One sip in and the tunnel vision begins.
My eyes involuntarily glaze over as I let my body enjoy coming home; a blank Word Doc in front of me, sing-along-metal, my alcohol and me.
The glass feels heavy in my unsteady hand. My last sip still lingers on my lips as I take another and disappear inside the warmth of my own, private oblivion. There’s nothing in that place, just me, the music, and the dark. My head-voice even sits down to enjoy the silence.
I lean back into the sumptuous pleather chair, close my eyes and do the footparts of the drums. Gently.
As the alcohol level in my glass diminishes, so too does my footdrumming until I am barely lifting a couple of toes from the ground every minute or so. We’ve moved from the warm place to the quiet place, where vision begins to blur, the number of blinks increase and my brain is happy to be hearing the voices of other people, respite from mine.
Memory-songs interrupt the silence, jarring me back to people and places from long ago. Being driven to the first day of my job trial by Sonja, a moment that changed my life, resulting in me moving out of my family home via a phone call from Sydney, telling them I got the job and had to start on Monday.
My essentials were posted down in cardboard post boxes, and driven down to me by my heartbroken parents. None of us had had any time to say goodbye. Instead we did it in the driveway of that rundown little house in Sackville Street, mum’s pain radiating from her uncontrollably.

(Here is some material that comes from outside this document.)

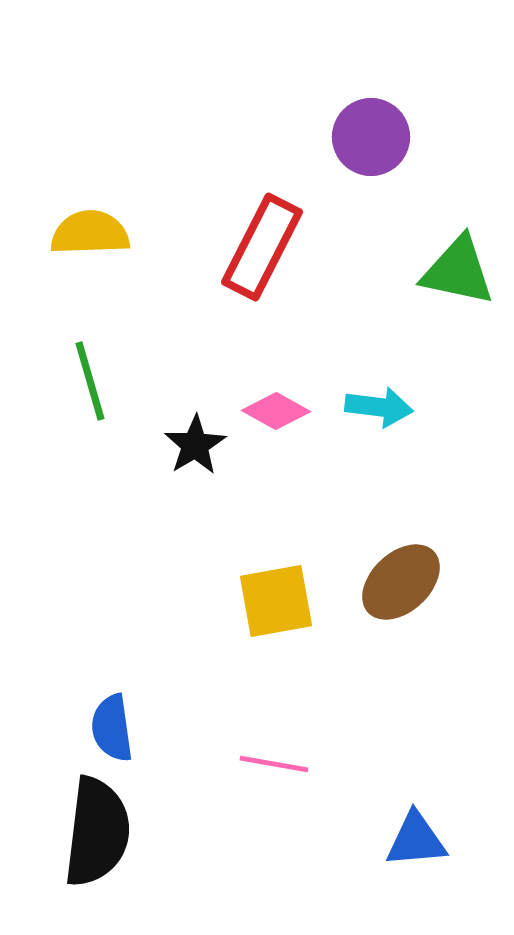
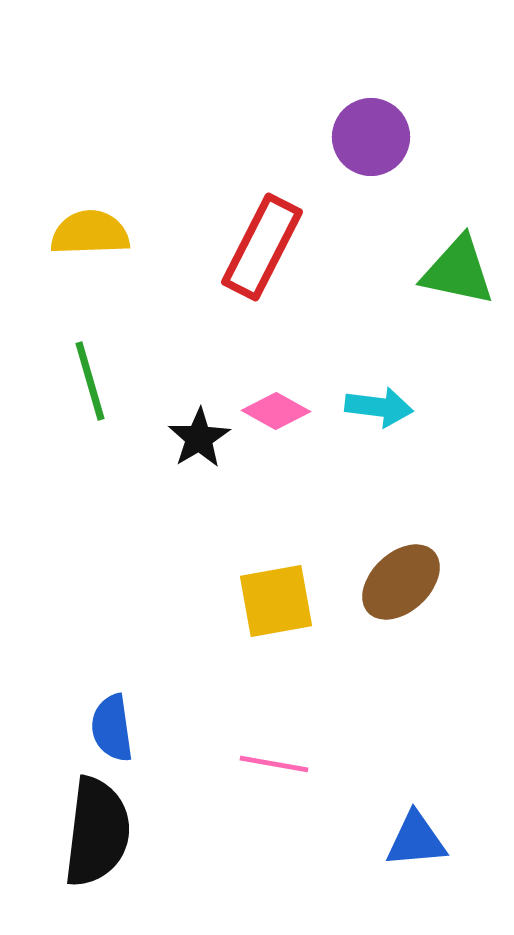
black star: moved 4 px right, 7 px up
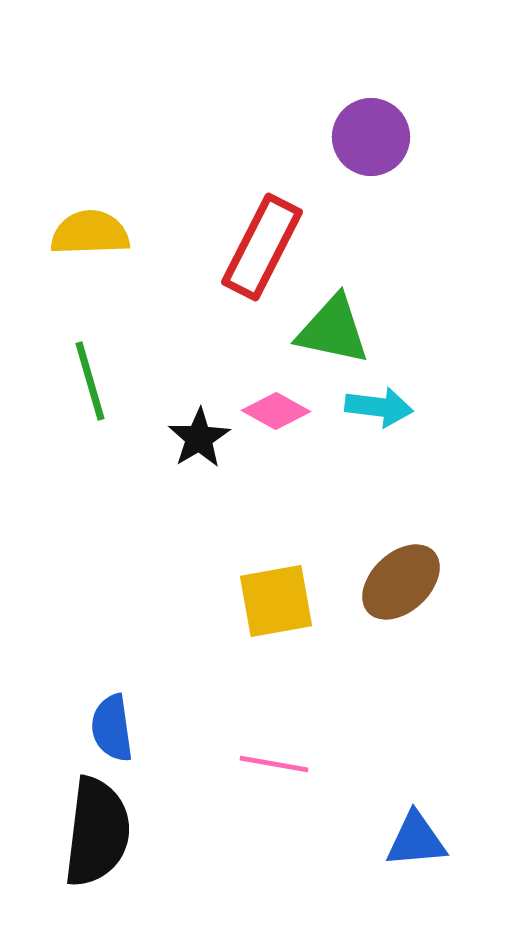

I spent many of the following nights waiting until my boyfriend’s breathing turned into a gentle snore, before allowing myself to cry myself to sleep. I couldn’t even think of my brother’s name, or the nickname I’d called him since he created his own name when he was 2. If I even thought that name, public or alone, the uncontrollable sobs would shake my body until I could no longer hold it in, releasing it in an undignified choke-hiccup.
Moving back to this town gave me a couple more years with my now grown up little brother. Now that he’s gone off to design his own adventure, I find myself back in that place, losing a couple of silent little tears each time I think of him in pain or heartbreak. At least I’m not sobbing, so that’s progress.
A third of the way through my third glass and my maudlin recollections have run their course, and let me float back to the closed-eyes silence and escape-sounds. My singing begins as a soft accompaniment, but quickly turns into the lead, and before I know it, I’m in front of the mirror, serenading a fake audience who simply adore me.
This is where the remainder of my night will find me, creating my own music videos and wondering why this hasn’t been turned into a reality TV show already.
This third glass drains quickly and my unsteady feet and vision war with my euphoria. Nine times out of every ten, euphoria wins and a fourth, fifth, sixth glass gets drained while I fall too far down the rabbit hole, my hands scrabbling at the walls for some way to stop before I land at the bottom, shattering the precious things that lie there.
Thankfully, the cloud of my bed calls to me much louder than a night lost in the bottle and I go to bed with my music, my darkness and myself.